Using Similar Items Detector to Solve Association Problems
Rulex generates description-based and sales-based replacement rules with the Similar Items Detector task.
This task uses description-based matching, which can be used with newly introduced items and helps solve cold start problems.
Prerequisites
the required datasets have been imported into the process
the data used for the model has been well prepared
a Frequent Itemsets Mining task must be present in the process and provide input data for the Similar Items Detector.
Additional tabs
The following additional tabs are provided:
Documentation tab where you can document your task,
Parametric options tab where you can configure process variables instead of fixed values. Parametric equivalents are expressed in italics in this page.

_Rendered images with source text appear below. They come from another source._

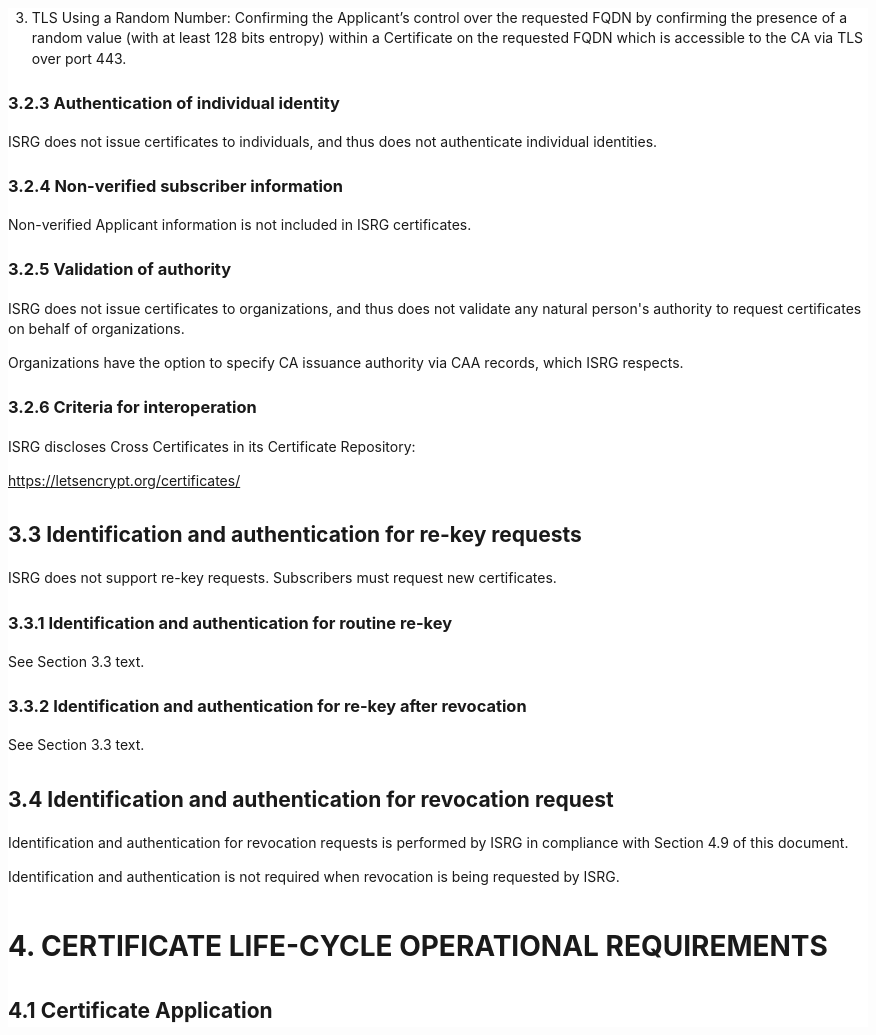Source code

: 3) TLS Using a Random Number: Confirming the Applicant’s control over the requested FQDN by confirming the presence of a random value (with at least 128 bits entropy) within a Certificate on the requested FQDN which is accessible to the CA via TLS over port 443.

### 3.2.3 Authentication of individual identity

ISRG does not issue certificates to individuals, and thus does not authenticate individual identities.

### 3.2.4 Non-verified subscriber information

Non-verified Applicant information is not included in ISRG certificates.

### 3.2.5 Validation of authority

ISRG does not issue certificates to organizations, and thus does not validate any natural person's authority to request certificates on behalf of organizations.

Organizations have the option to specify CA issuance authority via CAA records, which ISRG respects.

### 3.2.6 Criteria for interoperation

ISRG discloses Cross Certificates in its Certificate Repository:

https://letsencrypt.org/certificates/

## 3.3 Identification and authentication for re-key requests

ISRG does not support re-key requests. Subscribers must request new certificates.

### 3.3.1 Identification and authentication for routine re-key

See Section 3.3 text.

### 3.3.2 Identification and authentication for re-key after revocation

See Section 3.3 text.

## 3.4 Identification and authentication for revocation request

Identification and authentication for revocation requests is performed by ISRG in compliance with Section 4.9 of this document.

Identification and authentication is not required when revocation is being requested by ISRG.

# 4. CERTIFICATE LIFE-CYCLE OPERATIONAL REQUIREMENTS

## 4.1 Certificate Application
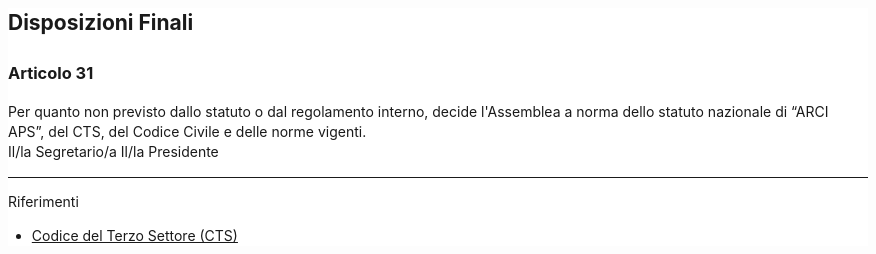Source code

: ## Disposizioni Finali 

### Articolo 31 
Per quanto non previsto dallo statuto o dal regolamento interno, decide l'Assemblea a norma dello statuto nazionale di “ARCI APS”, del CTS, del Codice Civile e delle norme vigenti.   
Il/la Segretario/a Il/la Presidente

---
Riferimenti
- [Codice del Terzo Settore (CTS)](https://www.gazzettaufficiale.it/dettaglio/codici/terzoSettore)
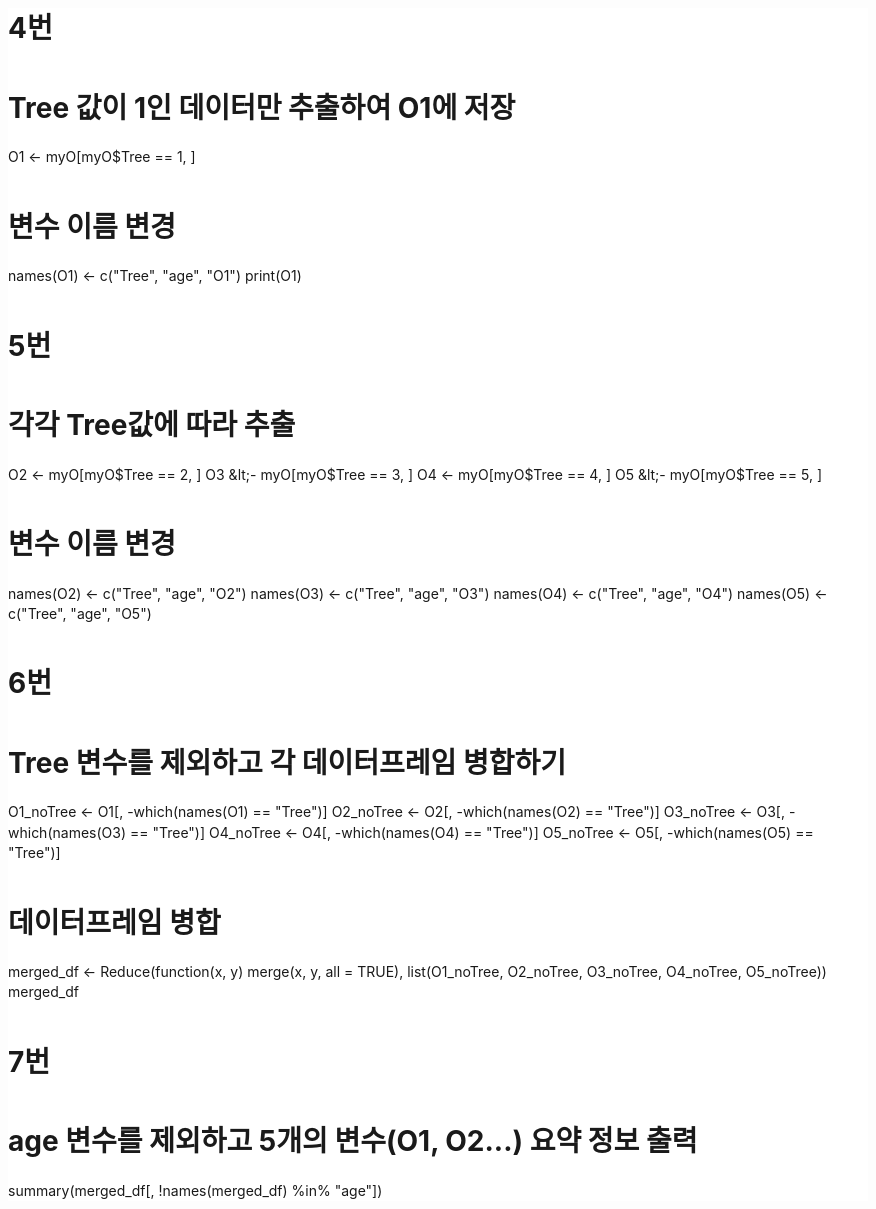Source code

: # 4번
# Tree 값이 1인 데이터만 추출하여 O1에 저장
O1 &lt;- myO[myO$Tree == 1, ]

# 변수 이름 변경
names(O1) &lt;- c("Tree", "age", "O1")
print(O1)

# 5번
# 각각 Tree값에 따라 추출
O2 &lt;- myO[myO$Tree == 2, ]
O3 &lt;- myO[myO$Tree == 3, ]
O4 &lt;- myO[myO$Tree == 4, ]
O5 &lt;- myO[myO$Tree == 5, ]

# 변수 이름 변경
names(O2) &lt;- c("Tree", "age", "O2")
names(O3) &lt;- c("Tree", "age", "O3")
names(O4) &lt;- c("Tree", "age", "O4")
names(O5) &lt;- c("Tree", "age", "O5")

# 6번
# Tree 변수를 제외하고 각 데이터프레임 병합하기
O1_noTree &lt;- O1[, -which(names(O1) == "Tree")]
O2_noTree &lt;- O2[, -which(names(O2) == "Tree")]
O3_noTree &lt;- O3[, -which(names(O3) == "Tree")]
O4_noTree &lt;- O4[, -which(names(O4) == "Tree")]
O5_noTree &lt;- O5[, -which(names(O5) == "Tree")]

# 데이터프레임 병합
merged_df &lt;- Reduce(function(x, y) merge(x, y, all = TRUE), list(O1_noTree, O2_noTree, O3_noTree, O4_noTree, O5_noTree))
merged_df

# 7번
# age 변수를 제외하고 5개의 변수(O1, O2...) 요약 정보 출력
summary(merged_df[, !names(merged_df) %in% "age"])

Replacement rules & Results tabs, where you can see the output of the task computation. See Results table below.
Procedure
Drag and drop the Similar Items Detector task onto the stage.
Connect a task that contains frequent itemsets to the new task.
Double click the Similar Items Detector task. The left-hand pane displays a list of all the available attributes in the dataset, which can be ordered and searched as required.
To generate description-based replacement rules, click on the Text based matching tab and configure the options as described in the table below.
To generate sales based-replacement rules, click on the Sales based matching tab and configure the options as described in the table below.
Save and compute the task.
Similar Items Detector options | ||
Name | Parametric options | Description |
---|---|---|
Text based matching options | ||
Category attribute | popcatname | Select the attribute that represents the category from the drop-down list. This can be used to match only descriptions that belong to the same category. |
Description attribute | popdescname | Select the attribute that represents the description from the drop-down list, which will be used for text matching. |
Word separator | popwordsep | Select how words are separated from one of the following possibilities:
|
Minimum word length | popminwordlen | Words that are shorter than the value entered here will not be used for text matching. This helps to eliminate words such as the, a, one, at etc. |
Minimum unadjusted similarity cosine | popsimcosth | The minimum similarity of pure text matching, without considering Preferential requirements attributes. Entering 1 means the text must be identical, 0 corresponds to no match required. |
Case sensitive matching | popcasesens | If selected, the upper or lower case will be taken into consideration when matching text. |
Item key attributes | popdescname | Drag and drop the nominal attributes that uniquely identify the item from the Attributes list. Instead of manually dragging and dropping attributes, they can be defined via a filtered list. |
Preferential requirements attributes | mbaitemchildnames | Drag and drop the attributes which will influence the similarity score when they match. When they match, a weight is added to the similarity score. This weight is defined in the Preferential requirements weights. These attributes could, for example, define brand, packaging or size. Instead of manually dragging and dropping attributes, they can be defined via a filtered list. |
Ignored char list | popignoredchars | Select the characters you want to eliminate from text matching. |
Preferential requirements weights | The weight awarded to matching Preferential requirements attributes. | |
Sales based matching options | ||
Takes also sales data into account | popusetransactions | Select this option to include sales data in the task execution. |
Minimum alternativeness coefficient | popminalternativeness | The degree of alternativeness between the purchase of two items:
If a pair of items ensures the Minimum alternativeness coefficient, the corresponding replacement rule is discarded. |
Minimum volume replacement score | poprepcoeffth | The minimum percentage of orders in which a replaced item is expected to be replaceable by the replacing item. If this minimum threshold is not satisfied by a replacement rule, it is discarded. |
Results
The results of the task are displayed in two separate tabs:
The Replacement rules tab displays the generated item sets, where:
Rule Replacement ID: the sequential ID number for replacement rules.
Category:
Replaced item ID: IDs of replaced items
Replacing item ID: IDs of replacing items
Similarity score:
The Results tab displays details on the execution of the analysis, where:
Task Identifier: the ID code for the task, internally used by the Rulex engine.
Task Name: simply the name of the task.
Elapsed time (sec): the time required for latest computation (in seconds).
Number of generated replacement rules: the number of replacements rules which were generated by the task.